Whiplash boasts the most intense movie ending of the year. After spending the majority of the film being abused by J.K. Simmons' conductor and then escaping from his clutches, Miles Teller's protagonist allows himself to be drawn in again only to discover that it was a trap all along and that he's merely allowed himself to be set up for a very public humiliation. At first he slinks away with his tail between his legs, but then he returns to the stage, takes his seat behind the drums, and begins playing as if it's the last thing he'll ever do. The scene begins as an act of audacity and defiance, builds to something exhilarating and strangely beautiful, edges over the top into something of scary ferocity, and then keeps going until it hits a whole other level beyond that where the playing takes on an almost spiritual feeling. Most movies end with a denouement. Whiplash ends with an explosion.

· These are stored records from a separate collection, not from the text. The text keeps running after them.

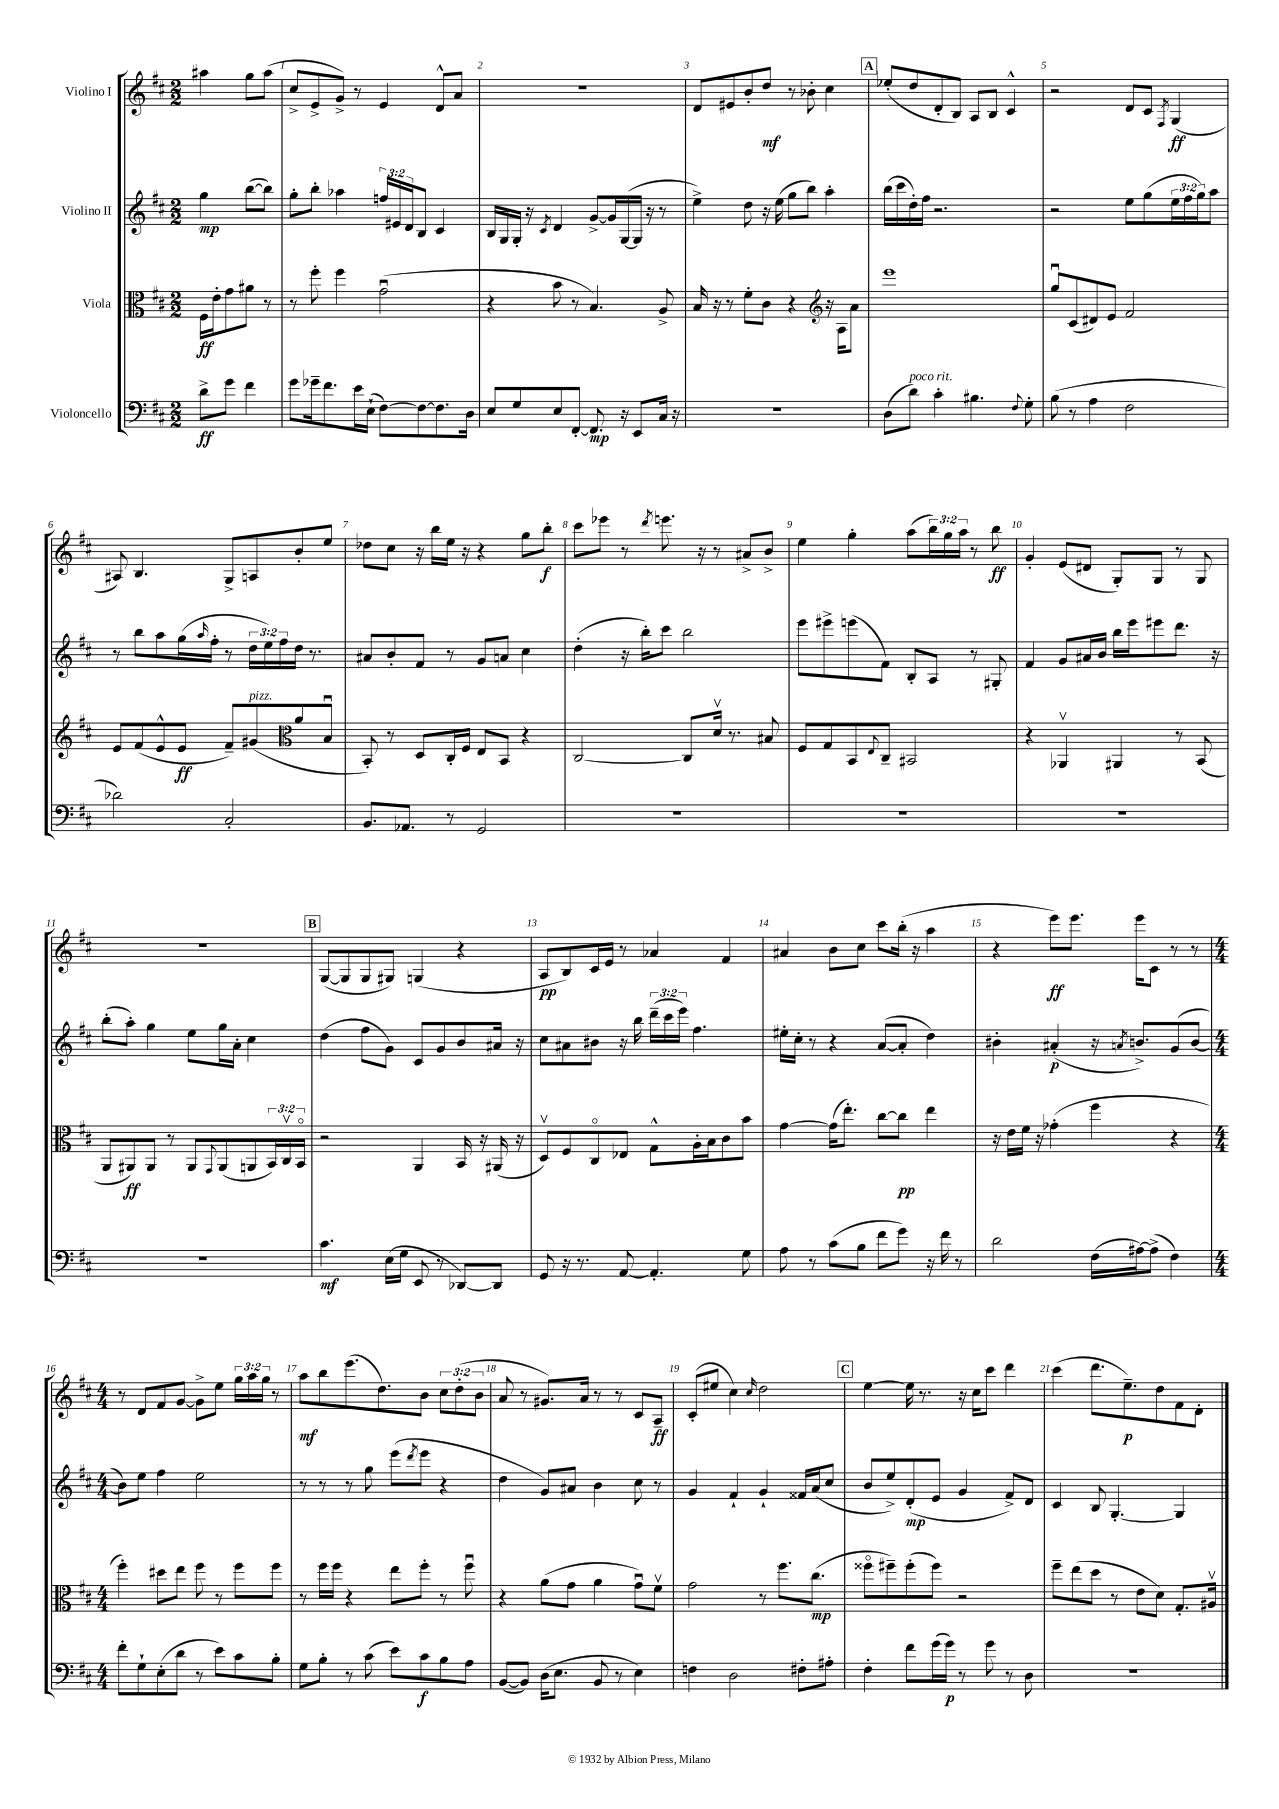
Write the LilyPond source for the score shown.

<<
\new StaffGroup <<
\new Staff = "s0" \with { instrumentName = "Violino I" } {
    \clef treble \key d \major \numericTimeSignature \time 2/2 \override Staff.TupletNumber.text = #tuplet-number::calc-fraction-text \partial 2
    ais''4 g''8 ais''8( |
    cis''8-> e'8-> g'8->) r8 e'4 d'8-^ a'8 |
    R1 |
    d'8 eis'8 b'8-. d''8\mf r8 bes'8-. cis''4 |
    \mark \markup { \box "A" } ees''8-.( d''8 d'8-. b8) a8 b8 cis'4-^ |
    r2 d'8 cis'8 \acciaccatura { fis8 } g4\ff( |
    ais8) b4. g8-> a8 b'8-. e''8 |
    des''8 cis''8 r16 b''16 e''16 r16 r4 g''8 b''8-.\f |
    cis'''8 ees'''8 r8 \acciaccatura { d'''8 } e'''8. r16 r8 ais'8-> b'8-> |
    e''4 g''4-. a''8( \tuplet 3/2 { b''16) g''16 a''16 } r8 b''8\ff |
    g'4-. e'8( dis'8 g8-.) g8 r8 g8 |
    R1 |
    \mark \markup { \box "B" } g8~( g8 g8 gis8) g4( r4 |
    a8\pp b8) cis'16 e'16 r8 aes'4 fis'4 |
    ais'4 b'8 cis''8 cis'''8 b''16-.( r16 a''4 |
    r4 e'''8\ff) e'''8. e'''16 cis'8 r8 r8 |
    \numericTimeSignature \time 4/4 r8 d'8 fis'8 g'8~ g'8-> e''8 \tuplet 3/2 { g''16 a''16 g''16 } r8 |
    a''8\mf b''8 e'''8.( d''8.) b'8 \tuplet 3/2 { cis''8 d''8-.( b'8 } |
    a'8 r8 gis'8.) a'16 r8 r8 cis'8 a8--\ff |
    cis'8-.( eis''8 cis''4) \grace { cis''16 } d''2 |
    \mark \markup { \box "C" } e''4~ e''16 r8. r16 cis''16 cis'''8 d'''4 |
    cis'''4( d'''8. e''8.--\p) d''8 fis'8 d'8-. \bar "|." |
}
\new Staff = "s1" \with { instrumentName = "Violino II" } {
    \clef treble \key d \major \numericTimeSignature \time 2/2 \override Staff.TupletNumber.text = #tuplet-number::calc-fraction-text \partial 2
    g''4\mp b''8~( b''8) |
    g''8-. b''8-. aes''4 \tuplet 3/2 { f''16 eis'16 d'16 } b8 cis'4 |
    b16 g16 g16-. r16 \acciaccatura { cis'8 } d'4 g'8~-> g'16 g16~( g16 r16 r8 |
    e''4->) d''8 r16 e''16( g''8 b''8) a''4-. |
    \mark \markup { \box "A" } b''16( cis'''16 d''16-.) fis''16 r2. |
    r2 e''8 g''8( \tuplet 3/2 { e''16 fis''16 g''16) } a''8 |
    r8 b''8 a''8 g''16( \grace { a''16 } fis''16-. r8 \tuplet 3/2 { d''16 e''16) fis''16 } d''16 r8. |
    ais'8 b'8-. fis'8 r8 g'8 a'8 cis''4 |
    d''4-.( r16 b''16-.) cis'''8 b''2 |
    e'''8 eis'''8-> e'''8( fis'8) b8-. a8 r8 gis8-. |
    fis'4 g'8 ais'16 b'16 b''16 e'''16 eis'''8 d'''8. r16 |
    b''8-.( a''8-.) g''4 e''8 g''16 a'16-. cis''4 |
    \mark \markup { \box "B" } d''4( fis''8 g'8) cis'8 g'8 b'8 ais'16 r16 |
    cis''8 ais'8 bis'8 r16 b''16 \tuplet 3/2 { d'''16--( cis'''16 e'''16) } fis''4. |
    eis''16-. cis''16-. r8 r4 a'8~( a'8-. d''4) |
    bis'4-. ais'4-.\p( r16 \acciaccatura { a'8 } b'8.->) g'8( b'8~ |
    \numericTimeSignature \time 4/4 b'8) e''8 fis''4 e''2 |
    r8 r8 r8 g''8 e'''8( \acciaccatura { d'''8 } e'''8 r4 |
    d''4 g'8) ais'8 b'4 cis''8 r8 |
    g'4 fis'4-! g'4-! fisis'16 a'16( cis''8 |
    \mark \markup { \box "C" } b'8 e''8->) d'8-.\mp( e'8 g'4 fis'8->) d'8 |
    cis'4 b8 g4.~-. g4 \bar "|." |
}
\new Staff = "s2" \with { instrumentName = "Viola" } {
    \clef alto \key d \major \numericTimeSignature \time 2/2 \override Staff.TupletNumber.text = #tuplet-number::calc-fraction-text \partial 2
    fis16\ff e'16-. g'8 ais'8 r8 |
    r8 fis''8-. fis''4 g'2\downbow( |
    r4 b'8 r8 b4.) a8-> |
    b16 r16 r8 fis'8-. cis'8 r4 r16 a16 a'8 |
    \mark \markup { \box "A" } \clef treble e'''1 |
    g''8\downbow cis'8( dis'8) e'8 fis'2 |
    e'8 fis'8( e'8-^ e'8\ff fis'8--) gis'8^\markup { \italic "pizz." }( a'8 b8\downbow |
    \clef alto b,8-.) r8 d8 cis16-. fis16 e8 b,8 r4 |
    cis2~ cis8 d'16\upbow r8. bis8 |
    fis8 g8 b,8 \appoggiatura { e8 } cis8-- bis,2 |
    r4 aes,4\upbow ais,4 r8 b,8( |
    a,8 ais,8\ff) ais,8 r8 ais,8 \appoggiatura { g,8 } ais,8( a,8 \tuplet 3/2 { b,16) cis16\upbow b,16\flageolet } |
    \mark \markup { \box "B" } r2 a,4 b,16 r16 ais,16( r16 |
    d8\upbow) fis8 cis8\flageolet ees8 g8-^ a16-. b16 cis'8 b'8 |
    g'4~ g'16( e''8.-.) cis''8~ cis''8\pp e''4 |
    r16 e'16 fis'16 r16 ges'4-.( fis''4 r4 |
    \numericTimeSignature \time 4/4 fis''4-.) dis''8 e''8 fis''8 r8 fis''8 fis''8 |
    r8 fis''16 fis''16 r4 e''8 fis''8-. r8 fis''8\downbow |
    r4 a'8( g'8 a'4 g'8\downbow) fis'8\upbow |
    g'2 r8 fis''8. cis''8.\mp( |
    \mark \markup { \box "C" } fisis''8\flageolet fis''8--) fis''8-.( fis''8) r2 |
    fis''8-- e''8( d''8 r8 e'8 d'8) g8.-. ais16\upbow \bar "|." |
}
\new Staff = "s3" \with { instrumentName = "Violoncello" } {
    \clef bass \key d \major \numericTimeSignature \time 2/2 \partial 2
    d'8->\ff g'8 fis'4 |
    g'8 ges'16-- fis'8. e'16 e16-!( fis8~) fis8~ fis8. d16 |
    e8 g8 e8 fis,8~-. fis,8.\mp r16 e,8 cis16 r16 |
    R1 |
    \mark \markup { \box "A" } d8( d'8^\markup { \italic "poco rit." }) cis'4-. bis4. \appoggiatura { fis8 } g8-. |
    b8( r8 a4 fis2 |
    des'2) cis2-. |
    b,8. aes,8. r8 g,2 |
    R1 |
    R1 |
    R1 |
    R1 |
    \mark \markup { \box "B" } cis'4.\mf e16( g16 e,8 r8 des,8~) des,8 |
    g,8 r16 r8. a,8~ a,4.-. g8 |
    a8 r8 cis'8( b8 fis'8 g'8) r16 fis'16 r8 |
    d'2 fis16( ais16~) ais8->( fis4) |
    \numericTimeSignature \time 4/4 fis'8-. g8-! e8-.( d'8 r8 e'8) cis'8 b8-. |
    g8 b8-. r8 cis'8( e'8) cis'8\f b8 a8 |
    b,8~( b,8) d16( e8. b,8 r8 e4) |
    f4 d2 fis8-. ais8-. |
    \mark \markup { \box "C" } fis4-. fis'8 g'16( g'16\p) r8 g'8 r8 d8 |
    R1 \bar "|." |
}
>>
>>
\layout { \context { \Score \override BarNumber.break-visibility = ##(#f #t #t) barNumberVisibility = #all-bar-numbers-visible } }
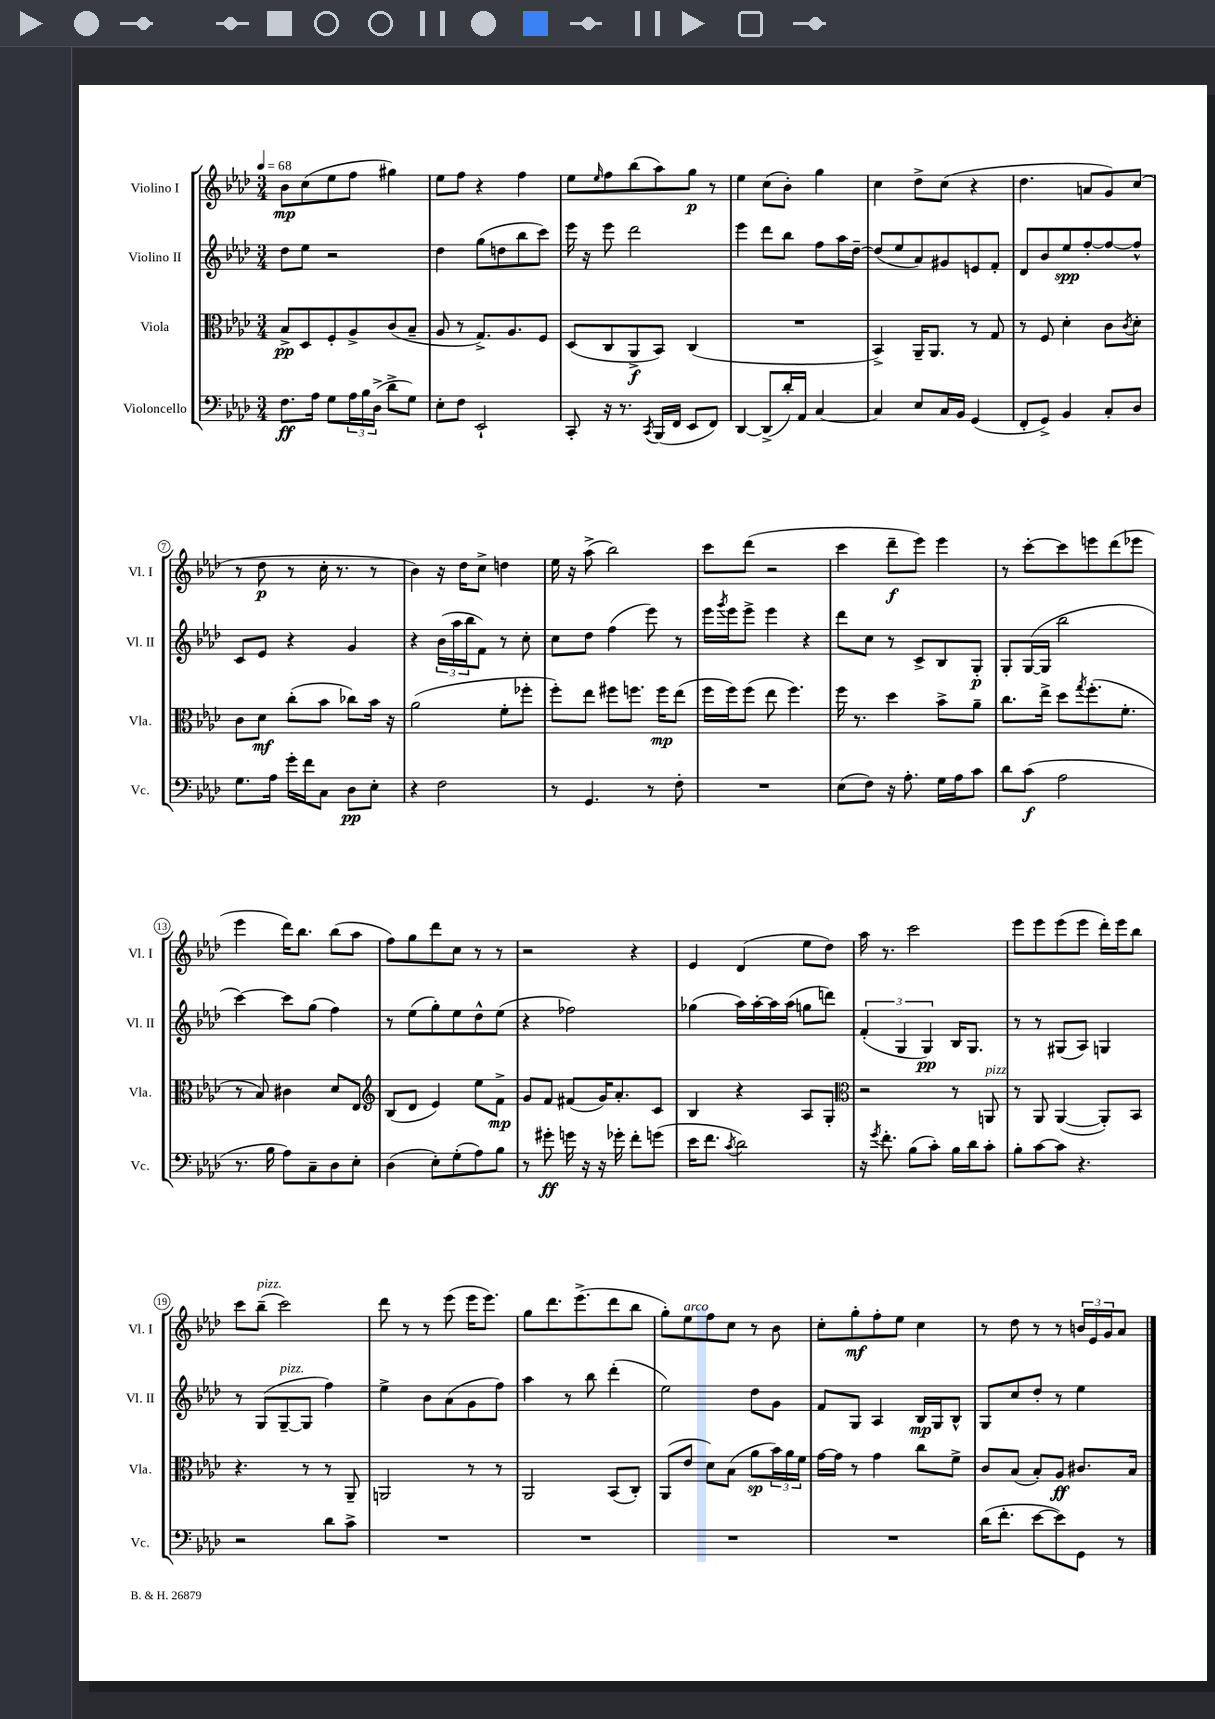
<<
\new StaffGroup <<
\new Staff = "s0" \with { instrumentName = "Violino I" shortInstrumentName = "Vl. I" } {
    \clef treble \key aes \major \numericTimeSignature \time 3/4 \tempo 4 = 68
    bes'8\mp c''8( ees''8 f''8 gis''4) |
    ees''8 f''8 r4 f''4 |
    ees''8 \grace { ees''16 } f''8 bes''8( aes''8) g''8\p r8 |
    ees''4 c''8( bes'8-.) g''4 |
    c''4 des''8-> c''8( r4 |
    des''4. a'8 g'8) c''8( |
    r8 des''8\p r8 c''16-. r8. r8 |
    bes'4) r16 des''16 c''8-> d''4 |
    ees''16 r16 aes''8->( bes''2) |
    c'''8 des'''8( r2 |
    c'''4 des'''8--\f ees'''8) ees'''4 |
    r8 c'''8~-. c'''8 e'''8 des'''8( ees'''8 |
    ees'''4 des'''16) bes''8. bes''8( aes''8 |
    f''8) g''8 des'''8 c''8 r8 r8 |
    r2 r4 |
    ees'4 des'4( ees''8 des''8) |
    aes''16 r8. c'''2 |
    ees'''8 ees'''8 ees'''8( ees'''8 des'''16-.) ees'''16 bes''8 |
    c'''8 bes''8--^\markup { \italic "pizz." }( c'''2) |
    des'''8 r8 r8 ees'''8( ees'''16 ees'''8.) |
    g''8 des'''8. ees'''8.->( des'''8 bes''8 |
    g''8-.) ees''8^\markup { \italic "arco" } f''8 c''8 r8 bes'8 |
    c''8-. g''8-.\mf f''8-. ees''8 c''4 |
    r8 des''8 r8 r8 \tuplet 3/2 { b'16 ees'16 g'16 } aes'8 \bar "|." |
}
\new Staff = "s1" \with { instrumentName = "Violino II" shortInstrumentName = "Vl. II" } {
    \clef treble \key aes \major \numericTimeSignature \time 3/4
    des''8 ees''8 r2 |
    des''4 g''8( d''8 bes''8 c'''8) |
    ees'''16 r16 ees'''8 des'''2 |
    ees'''4 des'''8 bes''8 f''8 aes''16 des''16~-- |
    des''8( ees''8 aes'8) gis'8 e'8 f'8-. |
    des'8 bes'8 ees''8\spp f''8~-. f''8~ f''8-^ |
    c'8 ees'8 r4 g'4 |
    r4 \tuplet 3/2 { bes'16( aes''16 bes''16 } f'8) r8 c''8-. |
    c''8 des''8 f''4( ees'''8) r8 |
    ees'''16 \acciaccatura { g'''8 } ees'''16 ees'''8-> ees'''4 r4 |
    des'''8 c''8 r8 c'8-> bes8 g8-.\p |
    g8-. g16~( g16 bes''2 |
    c'''4~) c'''8 g''8( f''4) |
    r8 ees''8( g''8-.) ees''8 des''8-^ ees''8( |
    r4 fes''2) |
    ges''4( aes''16) aes''16~-. aes''16 aes''16( g''8 d'''8) |
    \tuplet 3/2 { f'4-.( g4 g4\pp) } bes16 g8. |
    r8 r8 gis8( aes8) g4 |
    r8 g8( g8~--^\markup { \italic "pizz." } g8 f''4) |
    ees''4-> bes'8 aes'8( g'8 f''8) |
    aes''4 r8 bes''8 des'''4-.( |
    ees''2) des''8 g'8 |
    f'8 g8 aes4 bes16\mp g16 bes8-^ |
    g8 c''8 des''8-. r8 ees''4 \bar "|." |
}
\new Staff = "s2" \with { instrumentName = "Viola" shortInstrumentName = "Vla." } {
    \clef alto \key aes \major \numericTimeSignature \time 3/4
    bes8->\pp des8 f8-. aes8-> c'8( bes8-- |
    aes8 r8 g8.->) aes8. f8 |
    des8( c8 aes,8->\f bes,8) c4( |
    R2. |
    bes,4->) aes,16-- aes,8. r8 g8 |
    r8 f8 des'4-. c'8 \acciaccatura { c'8 } des'8-. |
    c'8 des'8\mf c''8-.( bes'8 ces''8) bes'16 r16 |
    aes'2( f'8-. fes''8-. |
    f''8-.) ees''8 fis''8 f''8. f''16\mp ees''8( |
    f''16 f''16) f''8( ees''8 f''4.) |
    f''16 r8. des''4 bes'8-> aes'8-- |
    c''8. ees''16-> des''8 \acciaccatura { g''8 } f''8.-.( f'8.-. |
    r8 bes8) cis'4 des'8 ees8 |
    \clef treble bes8( des'8 ees'4) ees''8 f'8->\mp |
    g'8 f'8 fis'8( g'16) aes'8.-. c'8 |
    bes4 r4 aes8 g8-. |
    \clef alto r2 r8 a,8^\markup { \italic "pizz." } |
    r8 aes,8 aes,4~( aes,8-.) bes,8 |
    r4. r8 r8 aes,8-- |
    a,2 r8 r8 |
    aes,2 bes,8( c8-.) |
    aes,8( ees'8 des'8) bes8( aes'8\sp \tuplet 3/2 { bes'16) aes'16 f'16 } |
    g'16~ g'16 r8 g'4 c''8 f'8-> |
    c'8 bes8( bes8-.) aes8\ff cis'8. bes16 \bar "|." |
}
\new Staff = "s3" \with { instrumentName = "Violoncello" shortInstrumentName = "Vc." } {
    \clef bass \key aes \major \numericTimeSignature \time 3/4
    f8.\ff aes16 g8 \tuplet 3/2 { aes16 bes16 des16->( } des'8-> g8) |
    ees8-. f8 ees,2-! |
    c,8-. r16 r8. \acciaccatura { c,8 } bes,,16( f,16 ees,8 f,8) |
    des,4~ des,8->( des'16-.) aes,16 c4~ |
    c4 ees8 c16 bes,16 g,4( |
    f,8-. g,8->) bes,4 c8-. des8 |
    g8. aes16 g'16-. f'16 c8 des8\pp ees8-. |
    r4 f2 |
    r8 g,4. r8 f8-. |
    R2. |
    ees8( f8) r16 aes8.-. g16 aes16 c'8 |
    des'8 c'8\f( aes2 |
    r8. bes16 aes8) c8-- des8 ees8-. |
    des4( ees8-.) g8-.( aes8) bes8 |
    r8 gis'8-.\ff g'16 r16 r16 ges'16-. f'8-. g'8( |
    ees'16 f'8. \acciaccatura { c'8 } des'2) |
    r16 \acciaccatura { g'8 } f'8.-. bes8( c'8-.) bes16 des'16 c'8-. |
    bes8-. c'8~ c'8 r4. |
    r2 des'8 c'8-> |
    R2. |
    R2. |
    R2. |
    R2. |
    des'16( f'8.-. ees'8~ ees'8) g,8 r8 \bar "|." |
}
>>
>>
\layout { \context { \Score \override BarNumber.stencil = #(make-stencil-circler 0.1 0.3 ly:text-interface::print) } }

Though it follows the life a boy from age 6 to 18, Boyhood has been described as a film that's ultimately about parenthood. No scene from the film better encapsulates that notion than this one, in which the boy, Mason, is leaving for college and his mother struggles to come to terms with the massive change that's about to take place. As she ticks off the list of milestones they've been through together, the full scope of her role in his life begins to come into view and she realizes that she's put all this time and effort into raising him and her reward is that he's going to leave her behind. The way that the moment is played, it's kind of funny and kind of heartbreaking, and it's the scene which best speaks to the power of what Boyhood is doing: we aren't just watching these people grow older, we're watching them grow up.
The journey that the title character and her aunt take in Ida takes them on a few detours, but this is the real destination: the unmarked mass grave hidden in the woods, where Ida's parents and young cousin have been buried. They've made a deal with the man who now occupies what was once their family's home so that he'll take them to this place and so that they can collect the remains and put them to rest properly. As the man digs, the shot cuts from Ida and the aunt sitting on the ground above the hole, to the man in the hole, and then back to the women with the aunt now cradling her son's skull. It's a sudden, startling image and the most emotionally powerful scene in a film which has no shortage of them.
It unfolds simply: the alien (played by Scarlett Johansson) is at a beach, stalking her prey, which in this case is a guy swimming nearby. Down the beach is a man and woman with a toddler and a dog. As the alien engages the swimmer in conversation, they notice that the woman has swum out into the choppy water, trying to save the dog, which is being swept out to sea. Soon the woman is in distress of her own and the man tries to save her, leaving their child on the beach. The swimmer tries to save the man, but the man is determined to go after his wife and both are swept away. The alien kills the swimmer and later her cohort comes to the beach to pick up any evidence that's been left behind, walking right by the wailing toddler still on the beach, the tide swiftly coming in. It's an utterly haunting sequence which had remained fresh in my mind since seeing the film in theaters in June and which, on a recent rewatch, still had a deep impact. It's quite simply a masterful bit of storytelling that occurs almost entirely without dialogue.